I could still see my mother’s hand at the viewing, folded over the other one, a little key tucked beneath her fingers like a charm. I had thought it was sentimental, or religious, or something old women kept for reasons they never explained. Mr. Henley, the funeral director, was telling me it belonged to a locked case I had never seen before. A case a stranger had come back for in the dark.
And somehow that was worse than grief.
Grief is terrible, but grief is clean. It is honest. It says: this person was here, and now they are gone.
Mystery is dirtier.
Mystery gets under your fingernails.
By the time I drove to Fairview Funeral Home, my scalp was damp with sweat despite the cold. The whole city looked rinsed out. Omaha in rain always seemed flatter, lonelier, as if every color had been diluted. The funeral home sat where it had always sat, pale and patient and far too calm. The parking lot was nearly empty.

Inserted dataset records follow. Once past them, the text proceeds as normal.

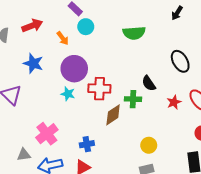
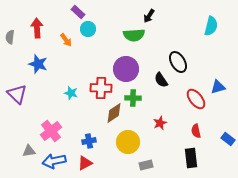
black arrow: (177, 13) -> (149, 16), moved
red arrow: (32, 26) -> (37, 28), turned -72
purple circle: (74, 69) -> (126, 69), moved
black semicircle: (149, 83) -> (161, 80), moved
red star: (174, 102) -> (160, 123), moved
yellow circle: (149, 145) -> (128, 142), moved, size x1.5

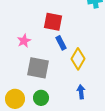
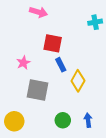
blue arrow: (81, 92) -> (88, 120), moved
green circle: (41, 98) -> (63, 120), moved

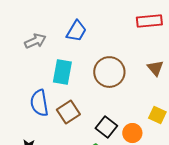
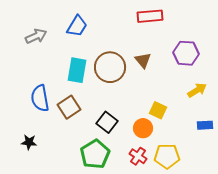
brown triangle: (155, 68) -> (143, 60), moved
cyan rectangle: (62, 72) -> (77, 70), moved
orange circle: (132, 133) -> (143, 128), moved

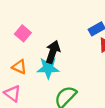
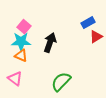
cyan star: (48, 68) -> (21, 42), moved

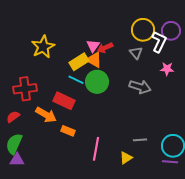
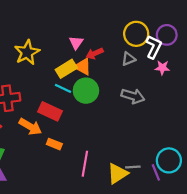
pink triangle: (93, 46) -> (76, 43), moved
gray triangle: (136, 53) -> (129, 59), turned 48
pink star: (167, 69) -> (162, 68), moved
gray line: (140, 140) -> (133, 167), moved
yellow triangle: (126, 158) -> (118, 174), size x1.5
purple line: (170, 162) -> (156, 172), moved, turned 63

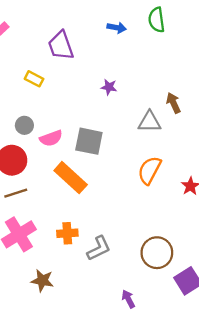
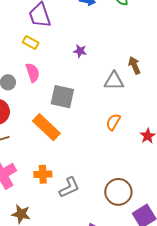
yellow rectangle: (34, 79) -> (31, 43), moved
pink semicircle: (51, 138) -> (33, 73), moved, turned -90
orange semicircle: (149, 170) -> (113, 122), size x0.7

Inside, everything smelled faintly of lilies and lemon polish.
Mr. Henley was waiting for me in the back office with both hands clasped so tightly I thought he might be praying. He was a narrow man with tired eyes and the permanent expression of someone who regretted being the bearer of information. When he saw me, he stood too fast.
“Mrs. Bennett,” he said.
“Clara,” I corrected automatically. Then, because I was suddenly angry, “Where is it?”
He led me into a smaller room used for paperwork and private conversations, though there was nothing private about fluorescent lights and metal filing cabinets. On the table in the center of the room sat a red violin case.
Not bright red. Not theatrical. The leather had faded to a bruised brown at the corners, the color rubbed away by years of being moved from one hiding place to another. Brass latches. Scratches across the lid. The handle darkened by old hands. There was a strip of masking tape across it, yellow with age.
For Clara Only.
The handwriting was unmistakably my mother’s.
No one had called me Clara in years except her.
I felt my stomach drop in a slow, sickening way. Not because of the case itself, but because the sight of her handwriting did what the funeral had not quite done. It made me understand that whatever this was, she had meant for me to find it. Not by accident. Not by misfiled chance. She had labeled it. Hidden it. Left it sitting in the world like a final instruction.